**SET PROBLEM:**
Find each line in the material below that contains the string "Arab", and copy those lines in full.

**** INPUT MATERIAL

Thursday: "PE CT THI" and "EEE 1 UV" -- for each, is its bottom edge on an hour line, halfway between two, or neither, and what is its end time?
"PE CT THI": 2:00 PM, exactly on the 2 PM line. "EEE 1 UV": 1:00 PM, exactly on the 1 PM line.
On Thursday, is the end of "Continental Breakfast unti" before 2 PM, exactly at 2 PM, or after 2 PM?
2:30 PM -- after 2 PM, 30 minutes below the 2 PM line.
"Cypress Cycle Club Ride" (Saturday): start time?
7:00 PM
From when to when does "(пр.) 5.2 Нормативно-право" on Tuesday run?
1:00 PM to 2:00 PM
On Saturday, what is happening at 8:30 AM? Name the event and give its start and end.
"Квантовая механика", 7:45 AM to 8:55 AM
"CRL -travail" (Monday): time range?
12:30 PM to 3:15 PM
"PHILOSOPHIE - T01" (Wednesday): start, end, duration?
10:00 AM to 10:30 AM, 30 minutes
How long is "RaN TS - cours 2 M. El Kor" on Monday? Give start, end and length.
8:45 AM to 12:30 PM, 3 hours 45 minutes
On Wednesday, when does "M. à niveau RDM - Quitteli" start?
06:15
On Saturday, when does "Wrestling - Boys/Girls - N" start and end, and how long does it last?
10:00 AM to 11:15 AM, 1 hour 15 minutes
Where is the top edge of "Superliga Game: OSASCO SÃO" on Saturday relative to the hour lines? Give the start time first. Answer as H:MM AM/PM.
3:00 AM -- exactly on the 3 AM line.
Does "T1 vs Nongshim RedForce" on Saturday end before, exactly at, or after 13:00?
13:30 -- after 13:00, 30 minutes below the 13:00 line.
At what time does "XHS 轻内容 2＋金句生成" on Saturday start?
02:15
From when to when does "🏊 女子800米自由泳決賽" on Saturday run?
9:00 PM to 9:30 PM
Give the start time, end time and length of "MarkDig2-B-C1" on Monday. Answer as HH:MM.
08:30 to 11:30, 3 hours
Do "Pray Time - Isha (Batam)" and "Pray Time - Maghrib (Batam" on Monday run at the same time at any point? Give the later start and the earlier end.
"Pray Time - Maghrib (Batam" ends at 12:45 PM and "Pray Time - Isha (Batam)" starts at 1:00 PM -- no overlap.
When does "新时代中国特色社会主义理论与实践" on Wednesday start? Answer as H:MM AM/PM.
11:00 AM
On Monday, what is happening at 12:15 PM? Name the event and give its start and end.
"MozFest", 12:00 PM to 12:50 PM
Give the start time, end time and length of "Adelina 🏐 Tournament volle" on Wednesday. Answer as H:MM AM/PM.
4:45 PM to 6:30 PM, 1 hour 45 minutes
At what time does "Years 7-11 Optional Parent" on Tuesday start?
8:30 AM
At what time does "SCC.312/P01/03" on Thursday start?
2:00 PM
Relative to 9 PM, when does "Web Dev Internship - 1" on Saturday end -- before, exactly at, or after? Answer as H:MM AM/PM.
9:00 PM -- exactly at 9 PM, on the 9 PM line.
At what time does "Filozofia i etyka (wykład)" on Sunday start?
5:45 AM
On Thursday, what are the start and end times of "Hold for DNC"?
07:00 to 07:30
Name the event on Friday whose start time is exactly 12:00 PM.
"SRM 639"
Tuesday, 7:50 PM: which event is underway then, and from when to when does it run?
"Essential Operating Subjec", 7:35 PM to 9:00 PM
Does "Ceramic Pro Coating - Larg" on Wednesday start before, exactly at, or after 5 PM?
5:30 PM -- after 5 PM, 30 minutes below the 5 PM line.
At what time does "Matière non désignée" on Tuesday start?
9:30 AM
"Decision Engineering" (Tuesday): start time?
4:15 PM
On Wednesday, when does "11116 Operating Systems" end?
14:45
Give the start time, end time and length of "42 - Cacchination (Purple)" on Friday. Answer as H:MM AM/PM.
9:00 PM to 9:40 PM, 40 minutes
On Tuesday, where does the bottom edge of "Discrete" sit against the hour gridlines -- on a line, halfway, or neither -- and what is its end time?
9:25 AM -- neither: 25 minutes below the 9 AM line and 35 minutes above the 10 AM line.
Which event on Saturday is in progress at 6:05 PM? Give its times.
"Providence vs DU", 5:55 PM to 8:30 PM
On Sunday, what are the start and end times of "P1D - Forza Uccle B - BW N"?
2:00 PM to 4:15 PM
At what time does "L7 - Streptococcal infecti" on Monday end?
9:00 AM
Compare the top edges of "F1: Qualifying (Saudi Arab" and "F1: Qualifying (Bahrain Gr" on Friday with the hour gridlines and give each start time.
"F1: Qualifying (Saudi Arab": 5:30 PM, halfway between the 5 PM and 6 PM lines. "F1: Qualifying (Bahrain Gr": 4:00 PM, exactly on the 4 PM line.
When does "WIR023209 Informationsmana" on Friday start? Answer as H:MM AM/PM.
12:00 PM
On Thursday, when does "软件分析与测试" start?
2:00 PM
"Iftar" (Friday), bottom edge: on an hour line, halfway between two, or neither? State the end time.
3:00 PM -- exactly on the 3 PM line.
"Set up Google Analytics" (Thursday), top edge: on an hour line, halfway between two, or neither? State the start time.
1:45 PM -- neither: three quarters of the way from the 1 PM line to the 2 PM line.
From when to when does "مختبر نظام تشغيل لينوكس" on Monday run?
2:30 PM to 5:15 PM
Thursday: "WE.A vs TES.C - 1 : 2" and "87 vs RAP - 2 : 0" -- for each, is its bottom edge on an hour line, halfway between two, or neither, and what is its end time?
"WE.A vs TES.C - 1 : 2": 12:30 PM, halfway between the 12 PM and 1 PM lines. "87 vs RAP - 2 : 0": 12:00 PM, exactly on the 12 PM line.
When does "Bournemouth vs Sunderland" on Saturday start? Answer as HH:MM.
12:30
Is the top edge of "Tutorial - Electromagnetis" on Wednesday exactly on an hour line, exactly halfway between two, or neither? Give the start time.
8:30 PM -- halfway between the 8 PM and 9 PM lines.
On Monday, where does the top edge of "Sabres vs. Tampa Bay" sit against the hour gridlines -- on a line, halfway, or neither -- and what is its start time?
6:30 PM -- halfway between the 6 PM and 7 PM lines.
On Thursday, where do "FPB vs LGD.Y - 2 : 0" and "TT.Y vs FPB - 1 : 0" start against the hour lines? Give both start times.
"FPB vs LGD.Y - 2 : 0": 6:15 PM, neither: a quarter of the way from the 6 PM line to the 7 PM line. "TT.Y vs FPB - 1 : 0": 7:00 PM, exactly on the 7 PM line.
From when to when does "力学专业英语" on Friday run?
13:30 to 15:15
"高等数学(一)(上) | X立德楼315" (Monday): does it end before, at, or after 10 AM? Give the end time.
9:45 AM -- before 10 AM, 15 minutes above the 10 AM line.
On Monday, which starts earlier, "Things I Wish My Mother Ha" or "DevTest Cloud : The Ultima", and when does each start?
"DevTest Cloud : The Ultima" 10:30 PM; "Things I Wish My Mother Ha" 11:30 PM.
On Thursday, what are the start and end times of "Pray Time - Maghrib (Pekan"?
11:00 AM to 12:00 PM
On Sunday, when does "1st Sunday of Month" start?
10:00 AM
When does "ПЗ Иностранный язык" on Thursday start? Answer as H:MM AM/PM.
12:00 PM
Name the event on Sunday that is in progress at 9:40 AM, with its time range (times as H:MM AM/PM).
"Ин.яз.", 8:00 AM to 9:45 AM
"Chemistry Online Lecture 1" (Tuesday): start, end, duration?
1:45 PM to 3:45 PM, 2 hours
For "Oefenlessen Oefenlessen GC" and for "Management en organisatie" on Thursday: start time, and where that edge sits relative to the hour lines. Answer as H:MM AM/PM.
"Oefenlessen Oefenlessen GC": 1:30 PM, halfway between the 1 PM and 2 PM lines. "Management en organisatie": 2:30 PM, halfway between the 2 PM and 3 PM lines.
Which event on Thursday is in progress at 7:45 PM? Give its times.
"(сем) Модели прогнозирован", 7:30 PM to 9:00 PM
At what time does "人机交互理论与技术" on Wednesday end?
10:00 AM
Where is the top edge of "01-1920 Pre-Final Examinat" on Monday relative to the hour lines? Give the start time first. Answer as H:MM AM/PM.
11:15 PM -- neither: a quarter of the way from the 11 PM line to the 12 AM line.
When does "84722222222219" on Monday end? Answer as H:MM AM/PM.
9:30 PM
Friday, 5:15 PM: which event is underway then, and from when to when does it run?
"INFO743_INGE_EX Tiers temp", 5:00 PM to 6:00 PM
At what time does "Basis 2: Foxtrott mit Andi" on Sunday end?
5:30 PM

********

**RESPONSE BELOW:**
Compare the top edges of "F1: Qualifying (Saudi Arab" and "F1: Qualifying (Bahrain Gr" on Friday with the hour gridlines and give each start time.
"F1: Qualifying (Saudi Arab": 5:30 PM, halfway between the 5 PM and 6 PM lines. "F1: Qualifying (Bahrain Gr": 4:00 PM, exactly on the 4 PM line.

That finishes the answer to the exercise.